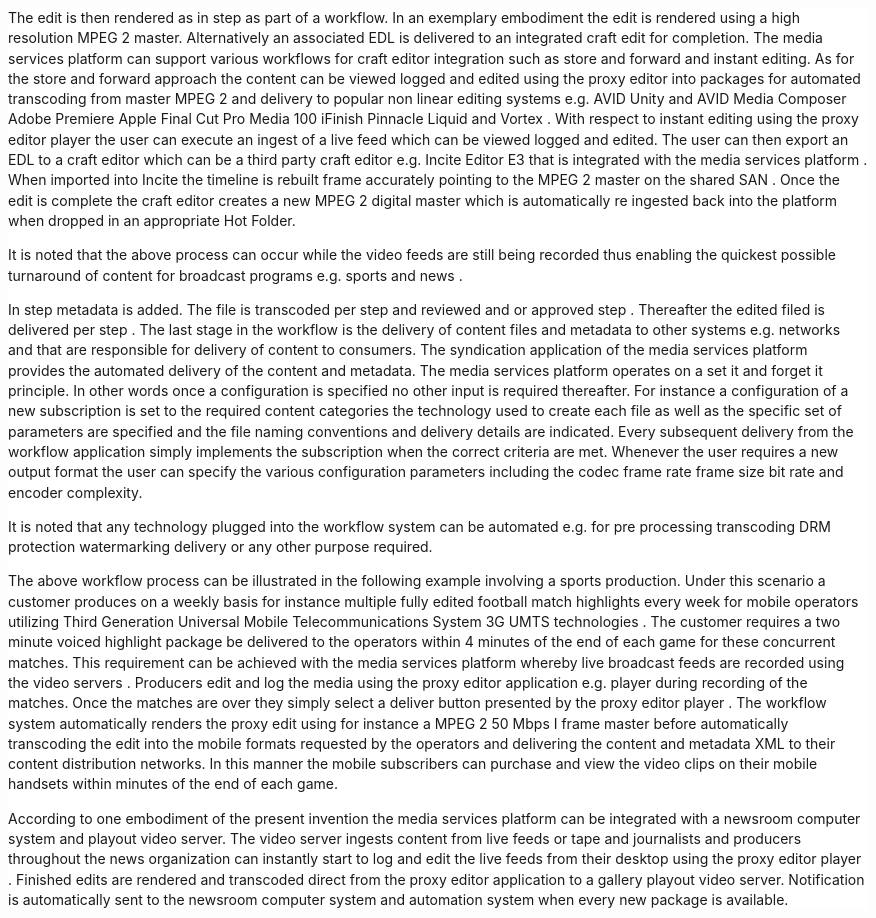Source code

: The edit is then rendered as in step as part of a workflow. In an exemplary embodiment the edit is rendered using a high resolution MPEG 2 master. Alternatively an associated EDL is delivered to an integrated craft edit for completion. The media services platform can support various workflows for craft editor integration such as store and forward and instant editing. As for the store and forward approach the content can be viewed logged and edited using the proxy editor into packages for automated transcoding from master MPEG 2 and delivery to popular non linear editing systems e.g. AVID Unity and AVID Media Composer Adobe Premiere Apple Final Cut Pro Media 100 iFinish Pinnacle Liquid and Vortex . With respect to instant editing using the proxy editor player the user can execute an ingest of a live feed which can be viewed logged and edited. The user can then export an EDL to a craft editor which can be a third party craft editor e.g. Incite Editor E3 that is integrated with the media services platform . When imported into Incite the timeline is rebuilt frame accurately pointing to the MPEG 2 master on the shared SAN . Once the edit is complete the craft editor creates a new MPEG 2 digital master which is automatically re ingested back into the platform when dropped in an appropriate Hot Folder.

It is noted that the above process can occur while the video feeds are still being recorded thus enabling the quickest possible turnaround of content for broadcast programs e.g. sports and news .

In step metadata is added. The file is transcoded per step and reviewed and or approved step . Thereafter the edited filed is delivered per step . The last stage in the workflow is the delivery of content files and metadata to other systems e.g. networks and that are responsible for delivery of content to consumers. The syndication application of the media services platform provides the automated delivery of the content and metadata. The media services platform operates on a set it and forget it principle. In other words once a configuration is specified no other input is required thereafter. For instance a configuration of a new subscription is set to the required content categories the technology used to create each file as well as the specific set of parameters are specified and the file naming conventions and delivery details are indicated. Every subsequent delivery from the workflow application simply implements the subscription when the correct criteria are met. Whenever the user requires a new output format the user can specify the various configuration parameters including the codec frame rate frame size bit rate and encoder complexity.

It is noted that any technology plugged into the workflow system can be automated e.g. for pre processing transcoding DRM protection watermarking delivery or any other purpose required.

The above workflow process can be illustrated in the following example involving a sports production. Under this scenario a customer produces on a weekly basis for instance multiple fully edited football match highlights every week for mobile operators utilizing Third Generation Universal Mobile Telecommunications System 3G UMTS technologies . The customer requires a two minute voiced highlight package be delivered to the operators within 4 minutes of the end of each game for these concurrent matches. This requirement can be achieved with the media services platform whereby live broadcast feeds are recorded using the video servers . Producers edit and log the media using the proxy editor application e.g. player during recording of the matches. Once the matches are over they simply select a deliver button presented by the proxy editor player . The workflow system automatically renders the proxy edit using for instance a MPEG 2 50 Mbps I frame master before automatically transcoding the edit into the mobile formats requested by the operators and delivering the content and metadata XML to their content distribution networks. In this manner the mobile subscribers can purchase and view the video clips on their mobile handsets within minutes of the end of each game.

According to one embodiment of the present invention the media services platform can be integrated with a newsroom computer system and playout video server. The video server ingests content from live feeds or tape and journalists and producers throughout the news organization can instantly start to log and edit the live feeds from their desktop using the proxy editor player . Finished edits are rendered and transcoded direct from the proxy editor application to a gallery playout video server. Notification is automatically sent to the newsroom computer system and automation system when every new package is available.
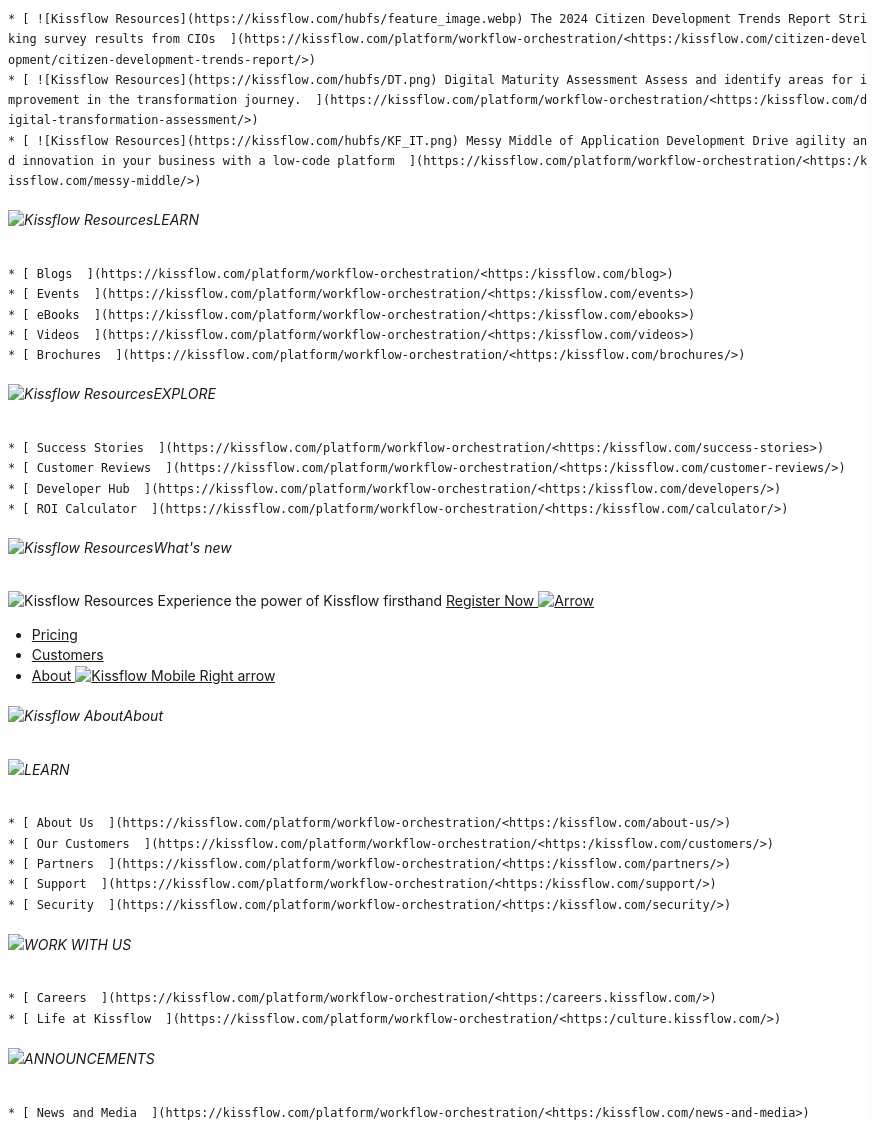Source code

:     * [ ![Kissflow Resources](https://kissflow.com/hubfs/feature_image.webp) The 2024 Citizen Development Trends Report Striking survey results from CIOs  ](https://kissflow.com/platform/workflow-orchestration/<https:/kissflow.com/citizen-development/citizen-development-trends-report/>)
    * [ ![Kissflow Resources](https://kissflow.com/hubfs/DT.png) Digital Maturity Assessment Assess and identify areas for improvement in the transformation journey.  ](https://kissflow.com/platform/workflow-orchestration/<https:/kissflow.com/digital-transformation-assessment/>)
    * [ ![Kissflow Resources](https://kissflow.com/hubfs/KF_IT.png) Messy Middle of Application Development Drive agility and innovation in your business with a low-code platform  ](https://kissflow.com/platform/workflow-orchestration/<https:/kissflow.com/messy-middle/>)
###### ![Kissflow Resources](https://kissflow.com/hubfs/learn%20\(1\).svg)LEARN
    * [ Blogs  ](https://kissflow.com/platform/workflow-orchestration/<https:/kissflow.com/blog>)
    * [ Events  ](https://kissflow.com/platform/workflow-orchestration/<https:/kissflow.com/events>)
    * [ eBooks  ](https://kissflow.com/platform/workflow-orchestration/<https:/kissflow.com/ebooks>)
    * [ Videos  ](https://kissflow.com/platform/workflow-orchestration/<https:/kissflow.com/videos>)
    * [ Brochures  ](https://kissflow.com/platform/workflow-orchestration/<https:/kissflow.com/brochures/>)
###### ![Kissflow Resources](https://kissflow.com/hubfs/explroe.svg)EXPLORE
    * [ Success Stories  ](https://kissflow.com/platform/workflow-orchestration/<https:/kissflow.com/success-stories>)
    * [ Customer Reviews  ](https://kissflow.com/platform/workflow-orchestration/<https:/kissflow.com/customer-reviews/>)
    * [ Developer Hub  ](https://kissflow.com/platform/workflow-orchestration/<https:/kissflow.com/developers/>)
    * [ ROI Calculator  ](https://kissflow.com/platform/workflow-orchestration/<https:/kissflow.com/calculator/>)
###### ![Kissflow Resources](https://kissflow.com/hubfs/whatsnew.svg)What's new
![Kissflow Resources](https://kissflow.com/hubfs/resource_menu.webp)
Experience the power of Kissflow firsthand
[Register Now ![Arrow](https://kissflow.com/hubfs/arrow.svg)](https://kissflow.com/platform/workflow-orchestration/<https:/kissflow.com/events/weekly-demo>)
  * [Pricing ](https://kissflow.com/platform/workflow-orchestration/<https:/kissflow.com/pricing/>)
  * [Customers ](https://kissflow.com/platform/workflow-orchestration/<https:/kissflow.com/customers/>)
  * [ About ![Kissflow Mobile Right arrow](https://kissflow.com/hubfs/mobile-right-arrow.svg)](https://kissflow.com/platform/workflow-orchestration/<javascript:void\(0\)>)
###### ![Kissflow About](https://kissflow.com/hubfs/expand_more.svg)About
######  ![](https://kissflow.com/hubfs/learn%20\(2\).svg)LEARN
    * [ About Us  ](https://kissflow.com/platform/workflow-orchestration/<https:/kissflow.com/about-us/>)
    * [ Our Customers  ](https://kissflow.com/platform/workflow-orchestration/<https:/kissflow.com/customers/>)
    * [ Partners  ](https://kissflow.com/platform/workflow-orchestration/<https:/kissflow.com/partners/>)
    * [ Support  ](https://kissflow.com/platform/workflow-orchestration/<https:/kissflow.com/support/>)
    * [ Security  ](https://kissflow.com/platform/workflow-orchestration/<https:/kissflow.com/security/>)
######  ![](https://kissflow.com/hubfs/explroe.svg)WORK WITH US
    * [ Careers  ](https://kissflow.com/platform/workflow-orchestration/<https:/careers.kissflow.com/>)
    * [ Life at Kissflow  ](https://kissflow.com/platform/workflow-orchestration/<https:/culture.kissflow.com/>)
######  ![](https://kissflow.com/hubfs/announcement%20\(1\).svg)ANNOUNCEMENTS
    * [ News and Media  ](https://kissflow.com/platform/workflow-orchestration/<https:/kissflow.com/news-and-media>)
☆ ☆ ☆
*WHAT THE TASK REQUIRES*
Count the lines in the records above that contain the word "Development", and give only the number.

*FINISHED TASK*
2